If you’re like me, you often find yourself shaking your head over the way things work (and don’t work) in Washington, D.C. The instances of political payback make Capitol Hill seem more like a child’s sandbox than a place where grownups are supposed to tackle real issues. Thankfully, though, there are still people there intent on making a difference. And a smart difference.
Two of those people are Lois Frankel and Ted Yoho. Both are Congresspeople from Florida. Frankel is a Democrat, while Yoho is a Republican. The two joined forces to sponsor a bill that, if it passes, will overturn an 85-year-old law that is so illogical it’s a wonder it still exists.
The law is the Tariff Act of 1930, which raised taxes on tens of thousands of goods imported into the United States. It therefore impacts foreign-flagged yachts marketed for sale in the United States. Under it, the owners of these yachts must pay import duty upon arrival. They also pay based on the yacht’s appraised value, versus the listed price. No potential buyer is even permitted to set foot on the passarelle before the money is paid. An analogy circulating in the yachting industry likens this to offering a house for sale and telling your neighbors and fellow Americans, “Sorry, but you can’t come in until I pay a fee based on the possibility that you may be interested, and based on what the government thinks my house is worth.”
It’s not hard to see why few owners of foreign-flagged yachts want to go through the hassle. It’s the primary reason why dozens of brokerage ads and websites carry the line, “Not for sale to U.S. residents while in U.S. waters.”
Now, laws governing the importation of goods for sale make sense. However, a yacht is not the same as a DVR, or any other item meant to remain stateside in an American’s yard, driveway… you get the picture.

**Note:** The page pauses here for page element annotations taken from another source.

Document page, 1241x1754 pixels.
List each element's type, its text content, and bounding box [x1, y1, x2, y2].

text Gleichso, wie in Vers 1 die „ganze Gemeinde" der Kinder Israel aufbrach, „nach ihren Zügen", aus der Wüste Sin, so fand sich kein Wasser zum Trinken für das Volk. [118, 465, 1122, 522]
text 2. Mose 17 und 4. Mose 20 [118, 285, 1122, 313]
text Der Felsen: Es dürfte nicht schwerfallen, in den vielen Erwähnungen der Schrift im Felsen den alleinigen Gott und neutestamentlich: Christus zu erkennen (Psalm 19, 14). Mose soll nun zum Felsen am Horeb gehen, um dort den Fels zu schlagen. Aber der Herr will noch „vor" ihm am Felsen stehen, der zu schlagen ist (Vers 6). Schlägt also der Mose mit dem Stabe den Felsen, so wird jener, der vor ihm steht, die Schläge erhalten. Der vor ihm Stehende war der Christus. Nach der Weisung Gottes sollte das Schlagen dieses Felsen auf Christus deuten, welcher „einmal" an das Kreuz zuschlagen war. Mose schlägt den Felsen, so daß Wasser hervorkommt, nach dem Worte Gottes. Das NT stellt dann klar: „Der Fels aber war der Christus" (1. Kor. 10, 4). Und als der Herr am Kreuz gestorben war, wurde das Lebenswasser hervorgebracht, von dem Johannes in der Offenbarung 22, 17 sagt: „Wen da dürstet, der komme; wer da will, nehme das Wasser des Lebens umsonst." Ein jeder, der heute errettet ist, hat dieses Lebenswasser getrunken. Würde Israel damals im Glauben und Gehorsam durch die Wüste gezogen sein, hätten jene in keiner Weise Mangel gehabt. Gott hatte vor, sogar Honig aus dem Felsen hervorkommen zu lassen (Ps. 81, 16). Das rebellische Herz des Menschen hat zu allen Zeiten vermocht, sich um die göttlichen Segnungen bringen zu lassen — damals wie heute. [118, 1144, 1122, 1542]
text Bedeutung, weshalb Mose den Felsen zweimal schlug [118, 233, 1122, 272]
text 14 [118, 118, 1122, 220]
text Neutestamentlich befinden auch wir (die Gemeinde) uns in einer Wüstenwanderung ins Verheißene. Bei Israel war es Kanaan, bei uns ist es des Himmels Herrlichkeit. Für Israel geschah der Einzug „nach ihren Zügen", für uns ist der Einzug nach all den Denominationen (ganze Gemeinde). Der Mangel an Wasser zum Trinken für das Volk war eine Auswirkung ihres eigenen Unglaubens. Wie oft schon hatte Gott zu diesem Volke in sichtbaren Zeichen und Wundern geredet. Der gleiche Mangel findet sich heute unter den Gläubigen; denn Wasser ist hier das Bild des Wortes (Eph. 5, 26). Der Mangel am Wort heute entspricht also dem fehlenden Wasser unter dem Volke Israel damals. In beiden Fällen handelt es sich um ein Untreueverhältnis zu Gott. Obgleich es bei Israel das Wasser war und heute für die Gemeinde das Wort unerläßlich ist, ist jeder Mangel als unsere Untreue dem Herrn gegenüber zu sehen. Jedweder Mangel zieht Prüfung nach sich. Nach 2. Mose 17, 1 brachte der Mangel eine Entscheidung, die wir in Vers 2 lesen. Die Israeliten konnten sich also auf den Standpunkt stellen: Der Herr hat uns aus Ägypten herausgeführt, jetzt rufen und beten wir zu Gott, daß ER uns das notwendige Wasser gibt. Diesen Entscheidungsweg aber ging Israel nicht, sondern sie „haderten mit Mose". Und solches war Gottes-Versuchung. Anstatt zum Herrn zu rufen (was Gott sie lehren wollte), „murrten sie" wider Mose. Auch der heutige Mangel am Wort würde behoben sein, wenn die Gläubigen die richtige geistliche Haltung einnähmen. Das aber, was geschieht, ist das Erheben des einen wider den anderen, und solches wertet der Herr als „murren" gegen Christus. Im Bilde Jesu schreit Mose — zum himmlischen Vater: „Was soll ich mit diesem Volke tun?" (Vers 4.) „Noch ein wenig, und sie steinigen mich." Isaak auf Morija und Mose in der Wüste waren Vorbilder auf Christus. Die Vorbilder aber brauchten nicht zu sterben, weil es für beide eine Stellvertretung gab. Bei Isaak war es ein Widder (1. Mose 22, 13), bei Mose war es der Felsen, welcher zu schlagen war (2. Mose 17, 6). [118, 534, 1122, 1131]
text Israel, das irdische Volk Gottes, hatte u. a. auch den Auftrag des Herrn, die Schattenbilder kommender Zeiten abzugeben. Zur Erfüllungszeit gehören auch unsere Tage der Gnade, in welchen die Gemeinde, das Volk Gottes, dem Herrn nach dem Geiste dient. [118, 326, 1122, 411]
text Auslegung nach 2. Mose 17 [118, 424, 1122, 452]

In contrast to American law, countries around the world have smarter import policies. Across the entire European Union, for example, the tax on American-flagged yachts is due upon the actual sale itself to a European citizen. That tax is additionally based on the closing price.

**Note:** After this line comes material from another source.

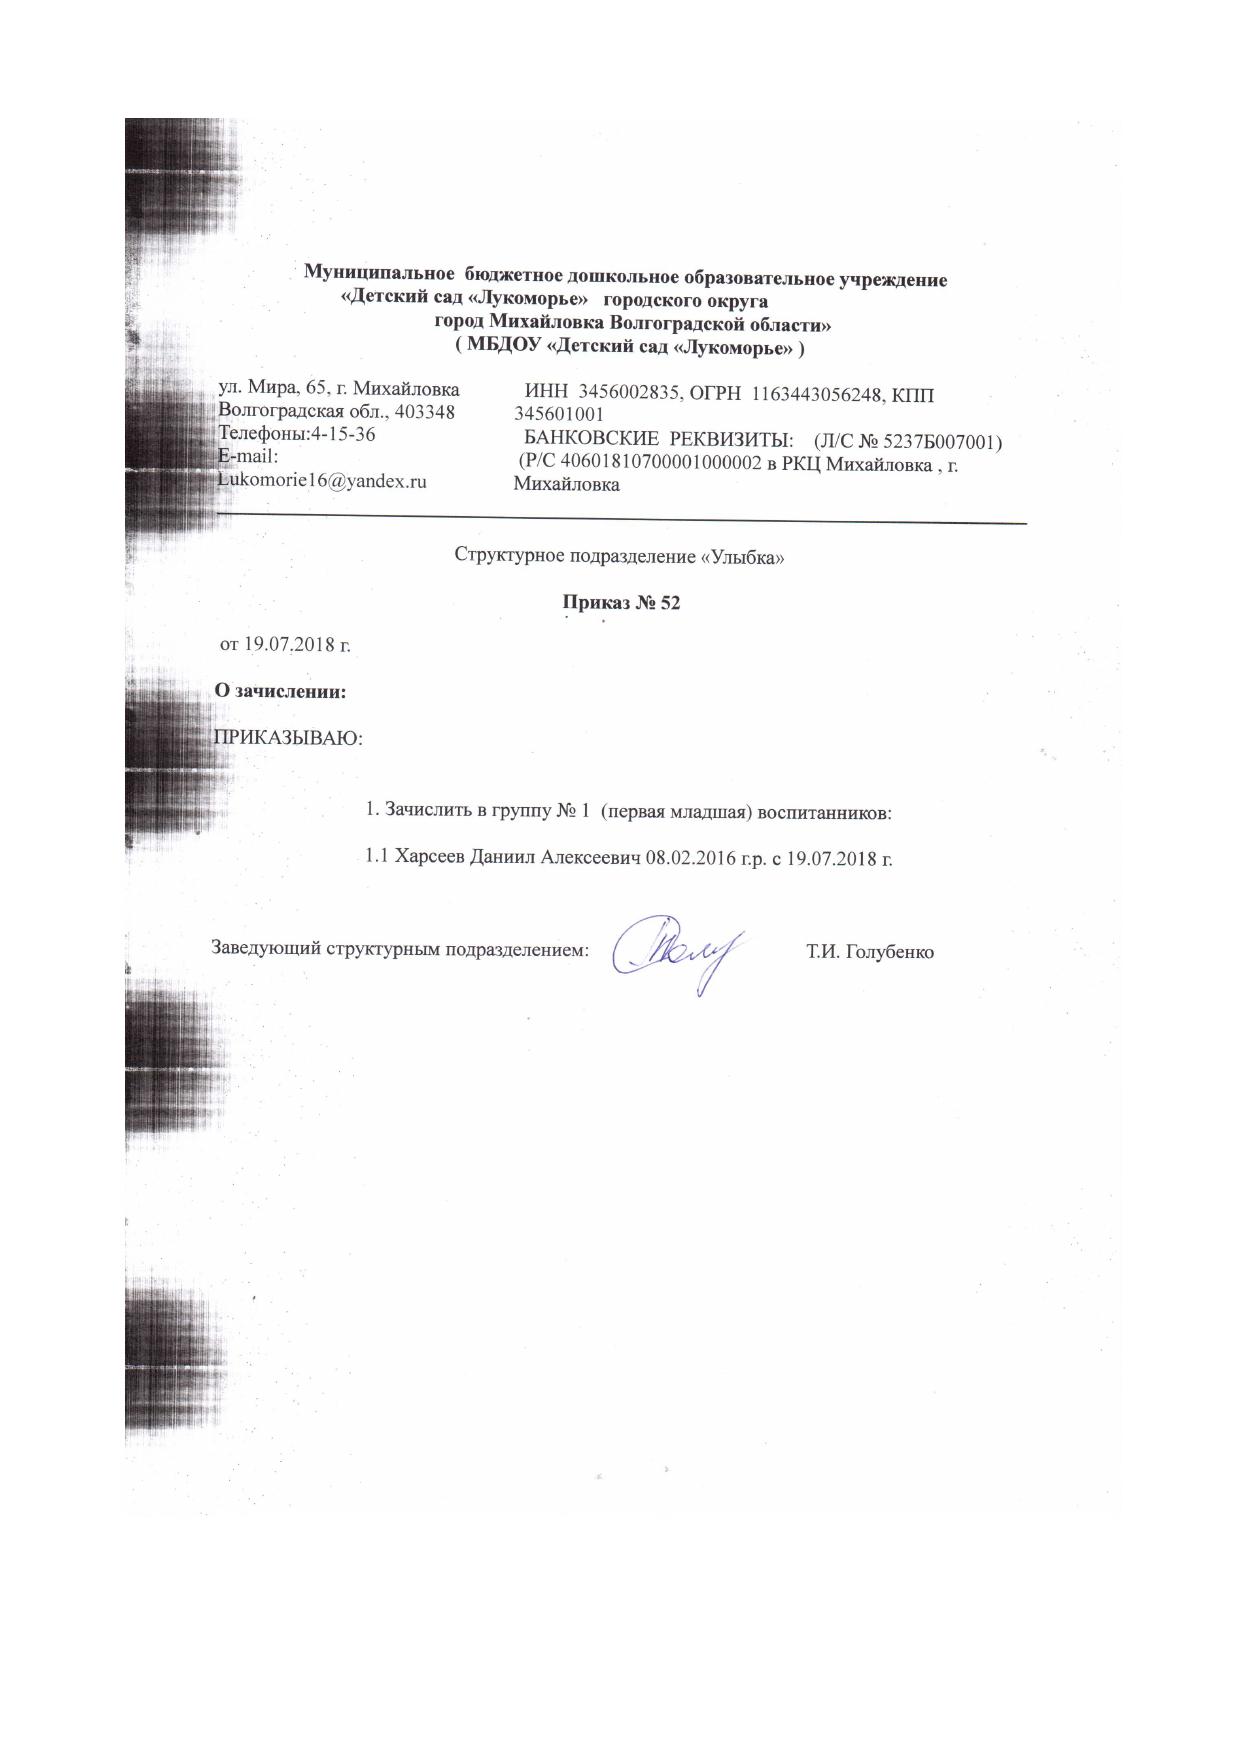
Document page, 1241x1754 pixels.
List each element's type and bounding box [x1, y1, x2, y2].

picture [118, 118, 1122, 1517]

As much as our country’s politicians can confound me with their views, Frankel and Yoho “get it,” as the saying goes. Frankel has been particularly supportive of the yachting industry over the years. She’s taken the time to visit shipyards and other businesses. She also sees how foreign-flagged yachts regularly come to refit yards in her home state, cruise the coastline, and pump money back into the local economies. (To put this money into perspective, the owner of one megayacht shared his budget with the U.S. Superyacht Association last year. Between the spending of his crew, his friends, his family, and himself while his yacht is in port, his yacht contributes a weekly average of $100,000.) As Frankel commented in introducing the bill, “yachts are job creators” and the current law is “outdated.”

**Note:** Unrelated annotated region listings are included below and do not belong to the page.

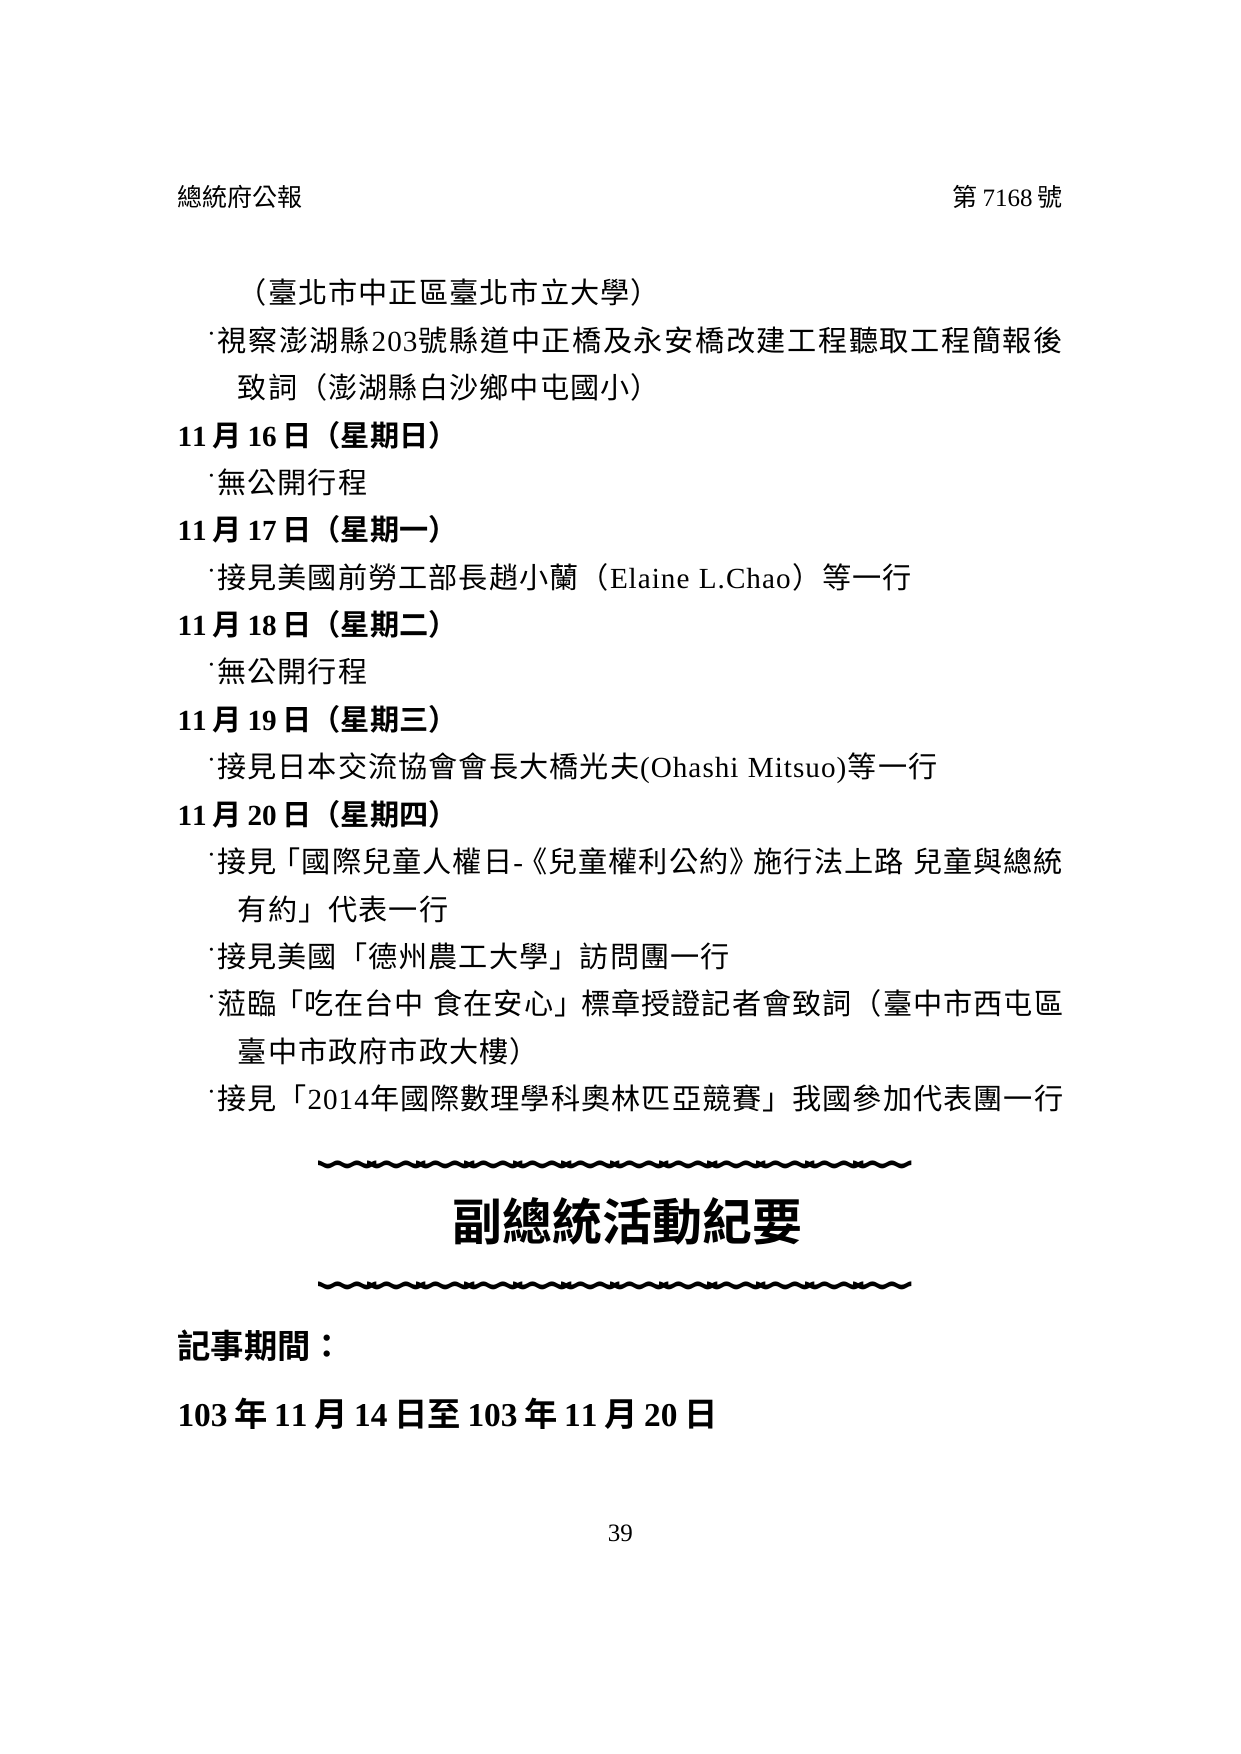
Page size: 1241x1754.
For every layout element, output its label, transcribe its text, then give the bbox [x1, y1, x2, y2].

text ˙蒞臨「吃在台中 食在安心」標章授證記者會致詞（臺中市西屯區臺中市政府市政大樓） [206, 977, 1063, 1072]
text ˙接見美國前勞工部長趙小蘭（Elaine L.Chao）等一行 [206, 550, 1063, 598]
text ﹏﹏﹏﹏﹏﹏﹏﹏﹏﹏﹏﹏ [177, 1265, 1063, 1290]
text （臺北市中正區臺北市立大學） [206, 266, 1063, 313]
text 11月17日（星期一） [177, 503, 1063, 550]
text ˙視察澎湖縣203號縣道中正橋及永安橋改建工程聽取工程簡報後致詞（澎湖縣白沙鄉中屯國小） [206, 313, 1063, 408]
text 副總統活動紀要 [192, 1194, 1063, 1252]
text 記事期間： [177, 1315, 1063, 1370]
text 11月19日（星期三） [177, 692, 1063, 740]
text ˙接見美國「德州農工大學」訪問團一行 [206, 929, 1063, 977]
text 103年11月14日至103年11月20日 [177, 1382, 1063, 1437]
text ﹏﹏﹏﹏﹏﹏﹏﹏﹏﹏﹏﹏ [177, 1144, 1063, 1169]
text 11月18日（星期二） [177, 598, 1063, 645]
text ˙無公開行程 [206, 455, 1063, 503]
text ˙接見「國際兒童人權日-《兒童權利公約》施行法上路 兒童與總統有約」代表一行 [206, 834, 1063, 929]
text ˙接見日本交流協會會長大橋光夫(Ohashi Mitsuo)等一行 [206, 740, 1063, 787]
text ˙無公開行程 [206, 645, 1063, 692]
text 11月16日（星期日） [177, 408, 1063, 455]
text 11月20日（星期四） [177, 787, 1063, 834]
text ˙接見「2014年國際數理學科奧林匹亞競賽」我國參加代表團一行 [206, 1072, 1063, 1119]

The bill, H.R.4065, was introduced to the House of Representatives for consideration on November 18. The goal: “to amend the Tariff Act of 1930 to provide for a deferral of the payment of a duty upon the sale of certain used yachts, and for other purposes.” If passed, which may take some time, it will then go to the Senate for a vote. If passed there, the bill lands on the President’s desk for signing into law. (Track the bill on Congress’ website.)
“If” is a pretty big word when it comes to government working properly… but Frankel and Yoho aren’t the only ones in Congress who understand the importance of creating and maintaining jobs. And that is the bottom line.